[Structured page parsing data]

##############################

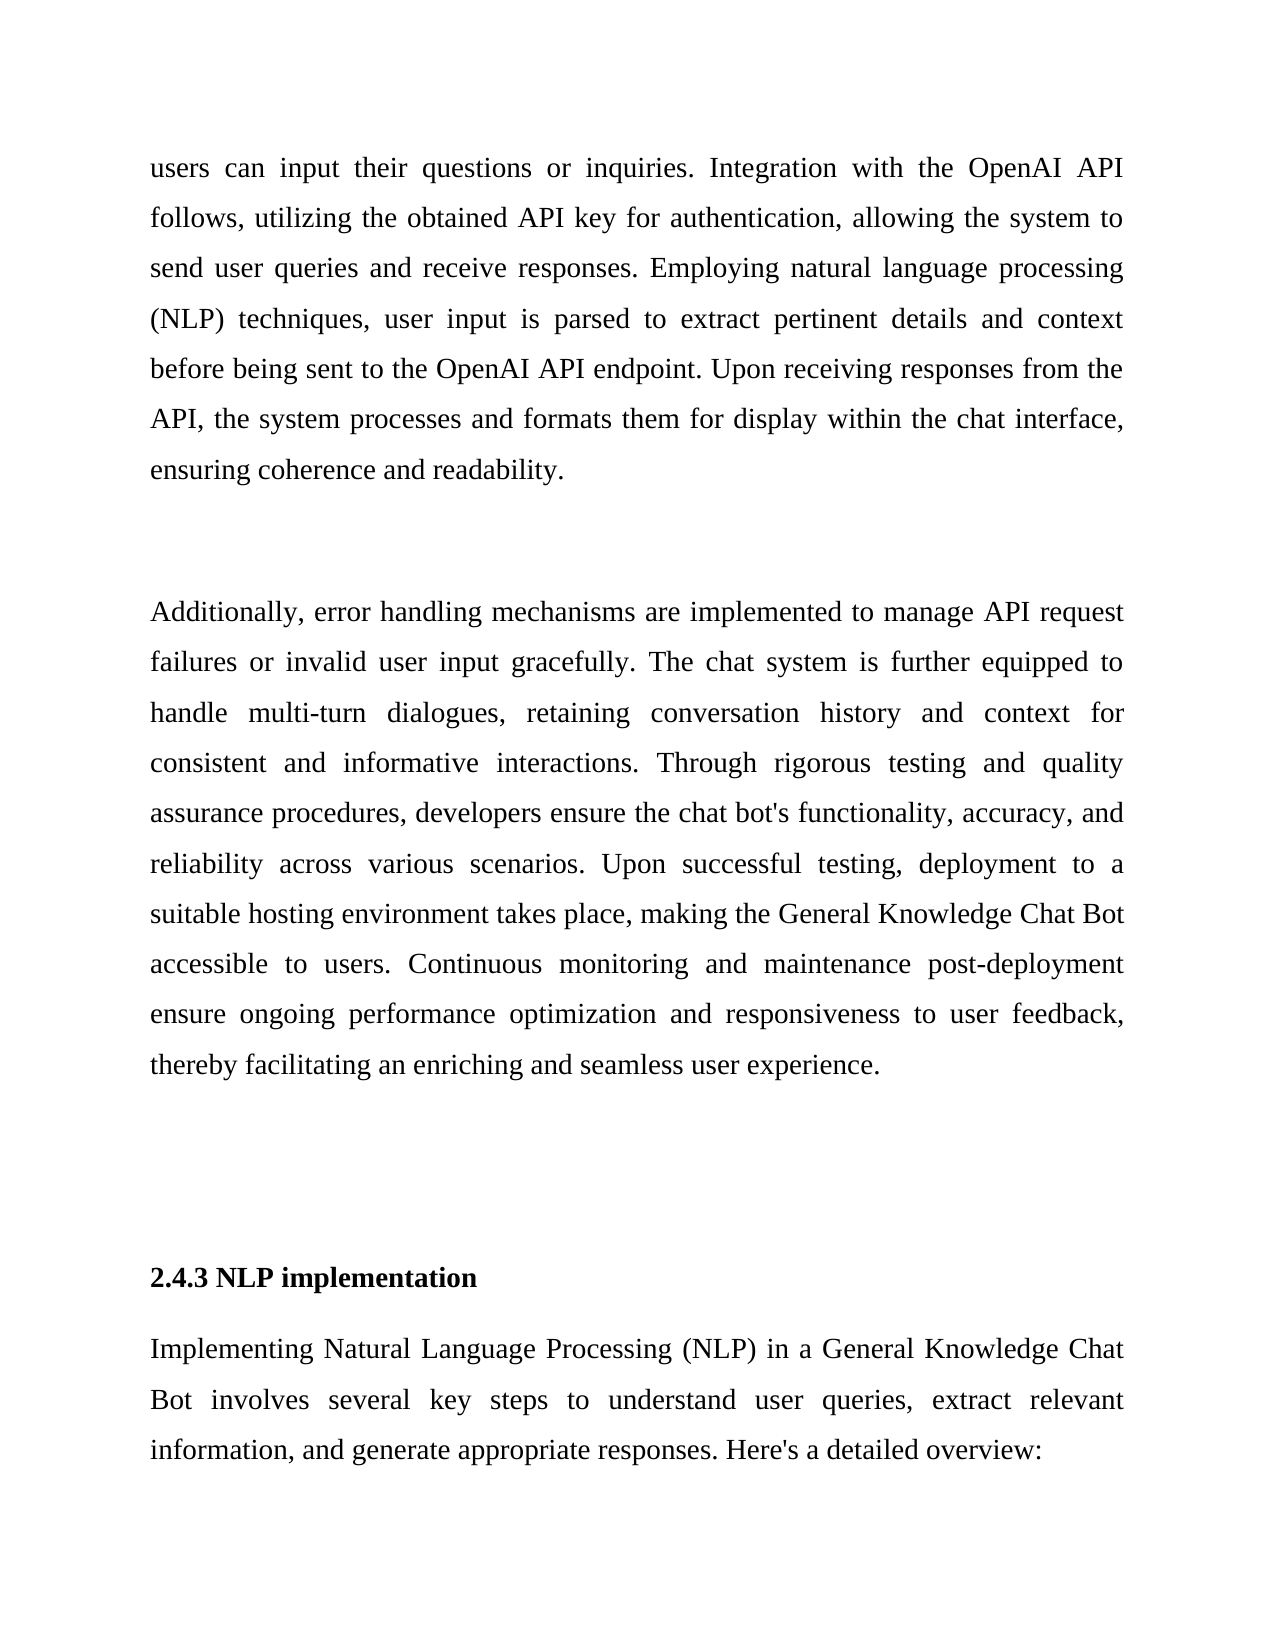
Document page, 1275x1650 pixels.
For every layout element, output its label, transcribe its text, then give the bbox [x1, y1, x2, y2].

text Implementing Natural Language Processing (NLP) in a General Knowledge Chat Bot involves several key steps to understand user queries, extract relevant information, and generate appropriate responses. Here's a detailed overview: [150, 1332, 1125, 1466]
text Additionally, error handling mechanisms are implemented to manage API request failures or invalid user input gracefully. The chat system is further equipped to handle multi-turn dialogues, retaining conversation history and context for consistent and informative interactions. Through rigorous testing and quality assurance procedures, developers ensure the chat bot's functionality, accuracy, and reliability across various scenarios. Upon successful testing, deployment to a suitable hosting environment takes place, making the General Knowledge Chat Bot accessible to users. Continuous monitoring and maintenance post-deployment ensure ongoing performance optimization and responsiveness to user feedback, thereby facilitating an enriching and seamless user experience. [150, 594, 1125, 1081]
text 2.4.3 NLP implementation [150, 1260, 1125, 1294]
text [150, 150, 1125, 485]
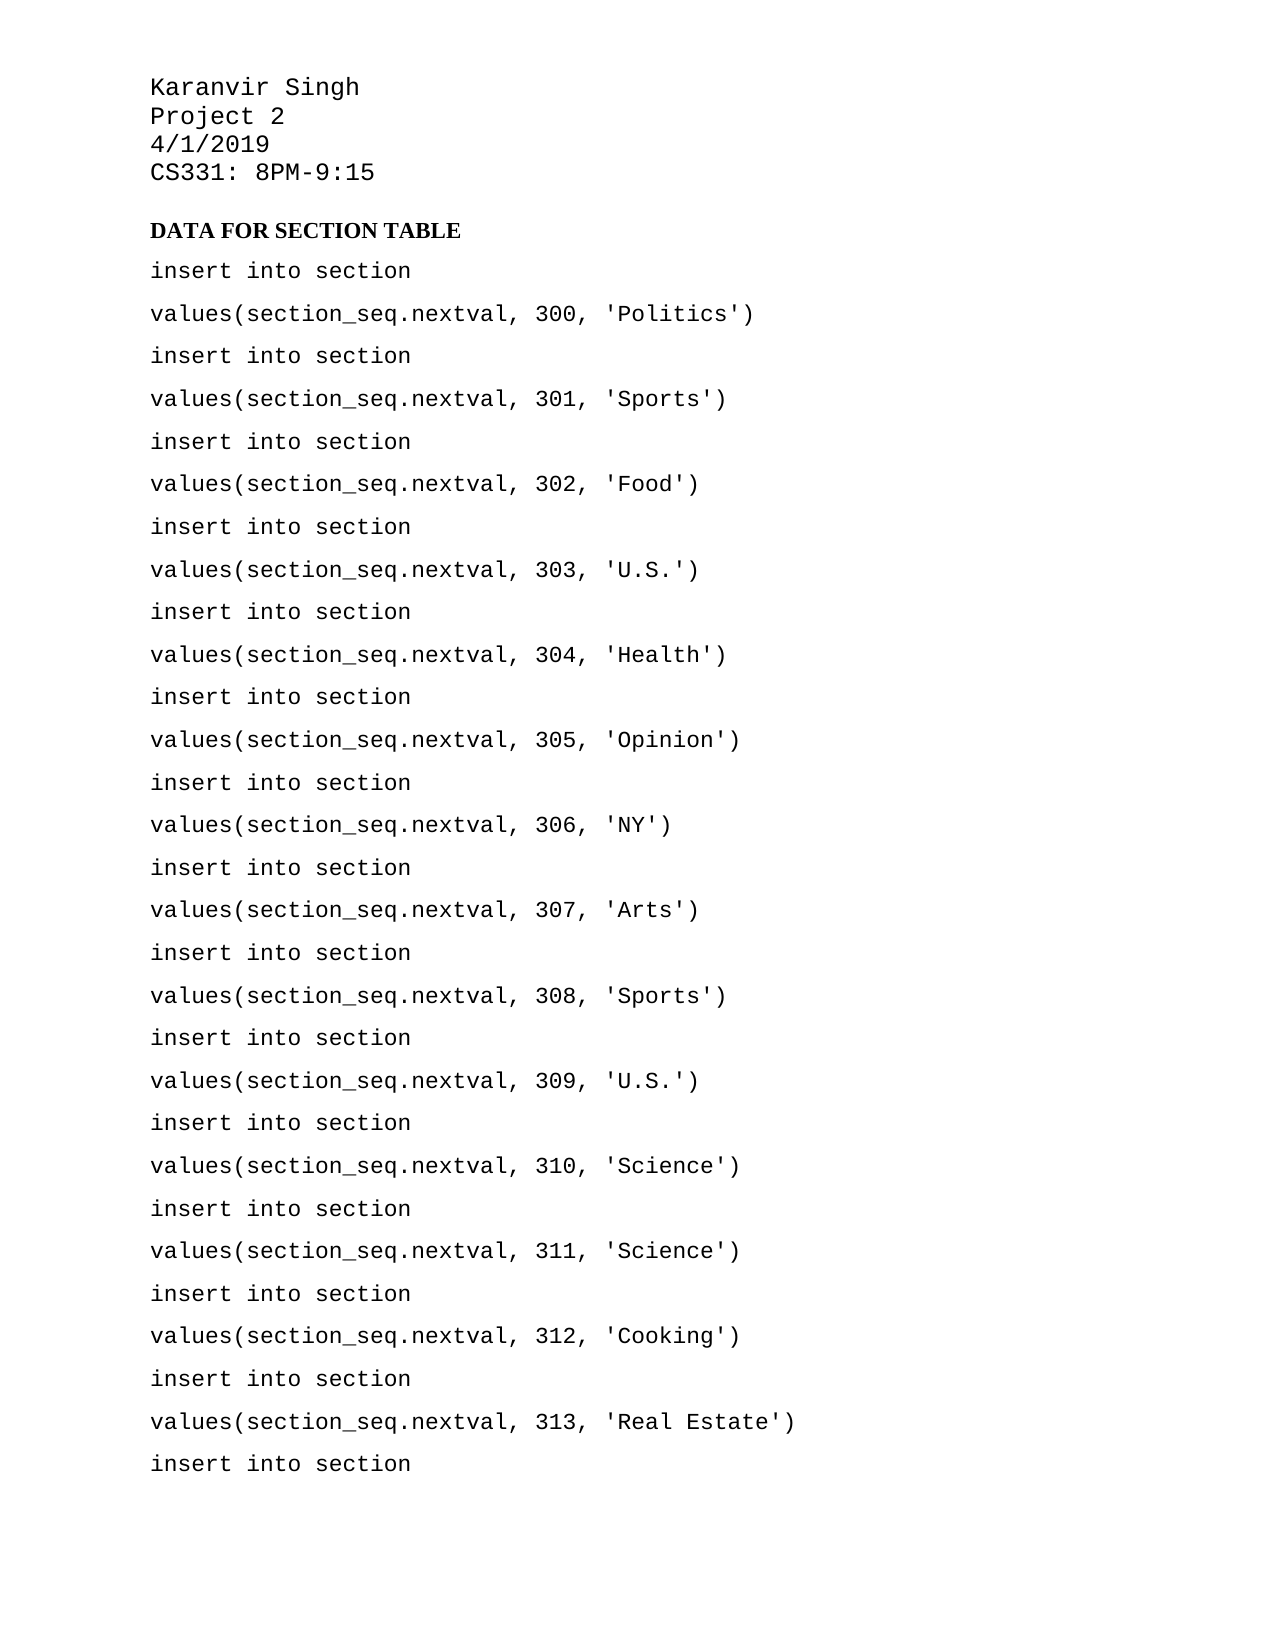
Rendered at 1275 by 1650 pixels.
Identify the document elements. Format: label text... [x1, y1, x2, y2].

text insert into section [150, 430, 1125, 456]
text values(section_seq.nextval, 311, 'Science') [150, 1239, 1125, 1266]
text insert into section [150, 771, 1125, 797]
text values(section_seq.nextval, 309, 'U.S.') [150, 1069, 1125, 1095]
text insert into section [150, 1282, 1125, 1308]
text insert into section [150, 345, 1125, 371]
text insert into section [150, 1453, 1125, 1478]
text values(section_seq.nextval, 305, 'Opinion') [150, 728, 1125, 754]
text values(section_seq.nextval, 312, 'Cooking') [150, 1325, 1125, 1351]
text insert into section [150, 1367, 1125, 1393]
text insert into section [150, 260, 1125, 286]
text insert into section [150, 686, 1125, 712]
text insert into section [150, 1027, 1125, 1052]
text insert into section [150, 941, 1125, 967]
text values(section_seq.nextval, 302, 'Food') [150, 473, 1125, 499]
text insert into section [150, 856, 1125, 882]
text values(section_seq.nextval, 310, 'Science') [150, 1154, 1125, 1180]
text insert into section [150, 1197, 1125, 1223]
text values(section_seq.nextval, 306, 'NY') [150, 813, 1125, 839]
text insert into section [150, 515, 1125, 541]
text insert into section [150, 601, 1125, 626]
text DATA FOR SECTION TABLE [150, 217, 1125, 243]
text values(section_seq.nextval, 301, 'Sports') [150, 387, 1125, 413]
text values(section_seq.nextval, 304, 'Health') [150, 643, 1125, 669]
text values(section_seq.nextval, 308, 'Sports') [150, 984, 1125, 1010]
text values(section_seq.nextval, 307, 'Arts') [150, 899, 1125, 925]
text values(section_seq.nextval, 313, 'Real Estate') [150, 1410, 1125, 1436]
text values(section_seq.nextval, 303, 'U.S.') [150, 558, 1125, 584]
text insert into section [150, 1112, 1125, 1138]
text values(section_seq.nextval, 300, 'Politics') [150, 302, 1125, 328]
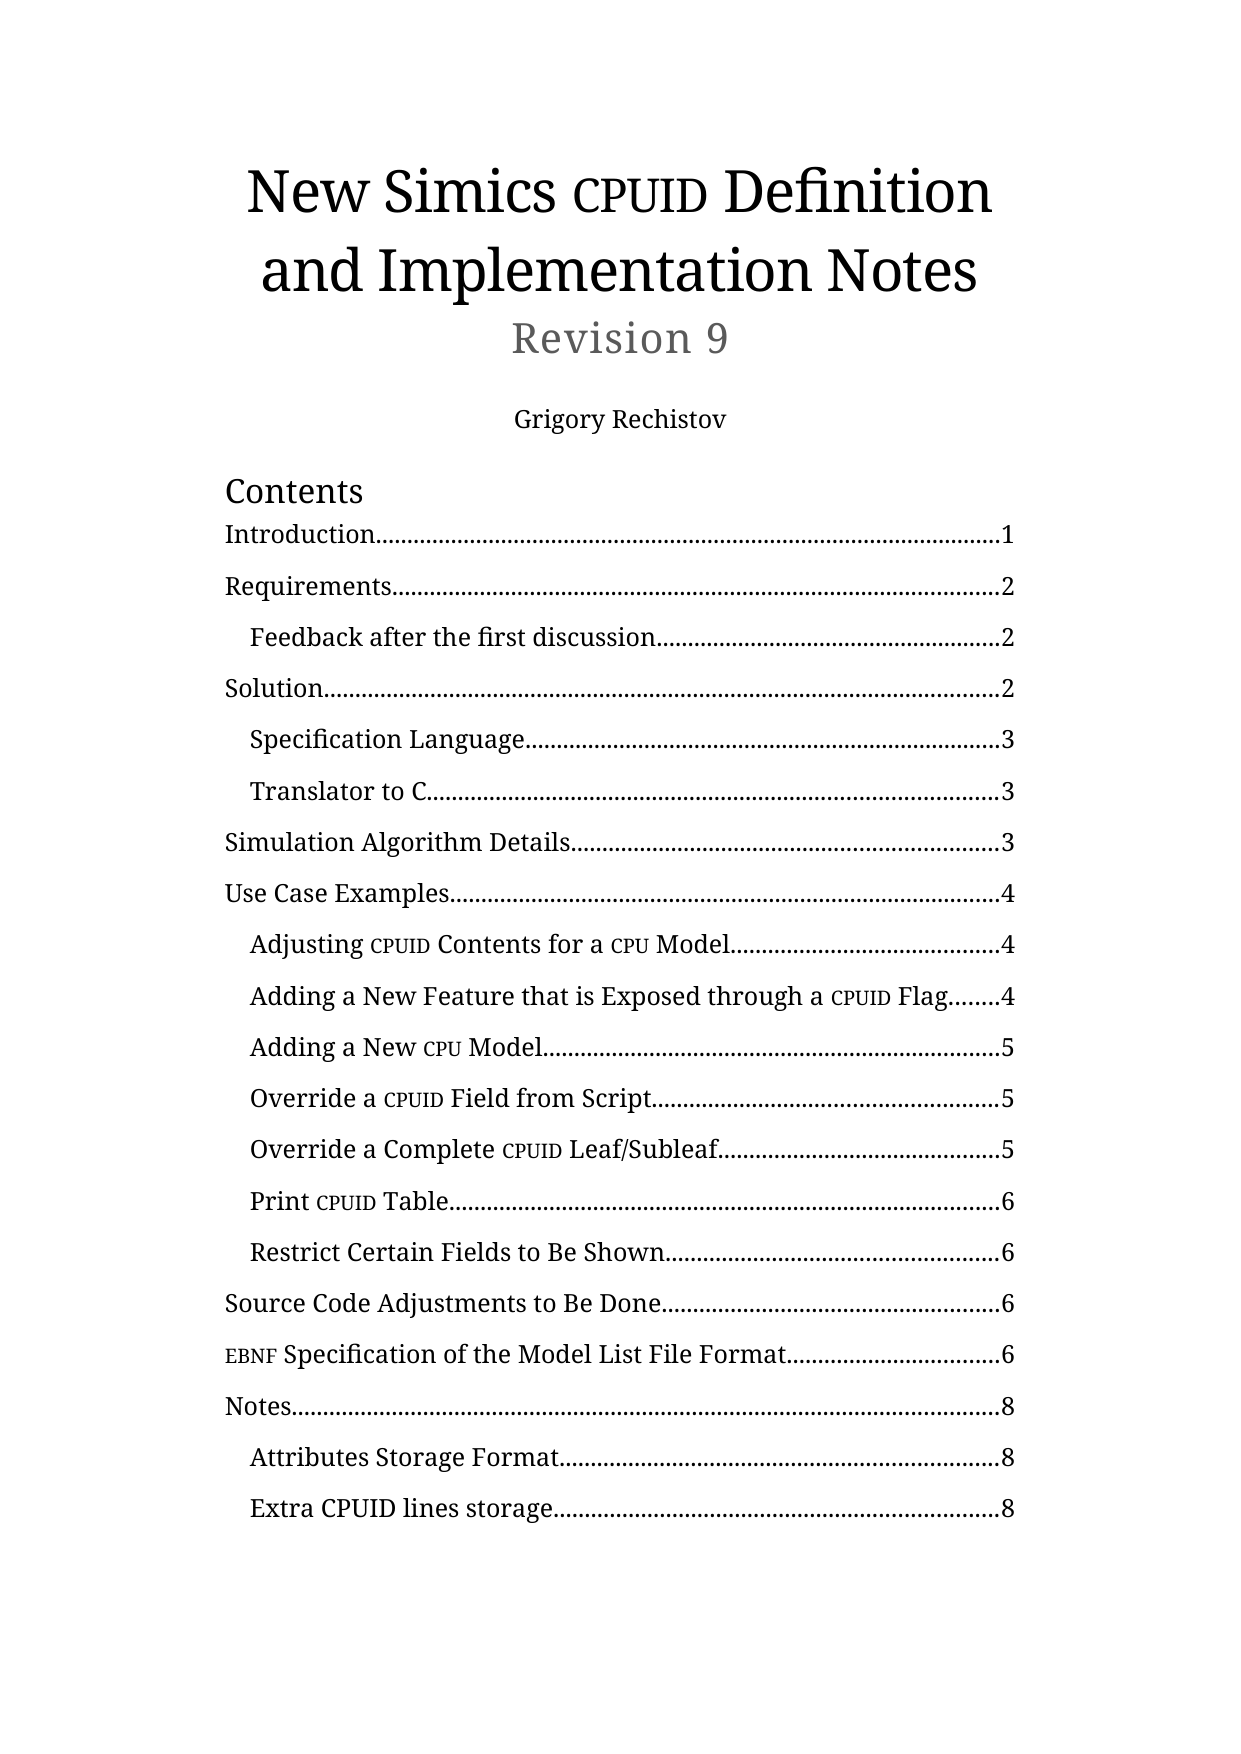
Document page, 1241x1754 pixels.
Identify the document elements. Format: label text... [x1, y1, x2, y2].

text Grigory Rechistov [224, 402, 1016, 436]
title New Simics cpuid Definition and Implementation Notes [224, 150, 1016, 309]
subtitle Revision 9 [224, 309, 1016, 366]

##############################

TASK GOAL
Read through the lines above and collect those that contain the string "pixels".

RESULT OF THIS EXERCISE
Document page, 1275x1650 pixels.
Rendered at 1275 by 1650 pixels.
Document page, 1241x1754 pixels.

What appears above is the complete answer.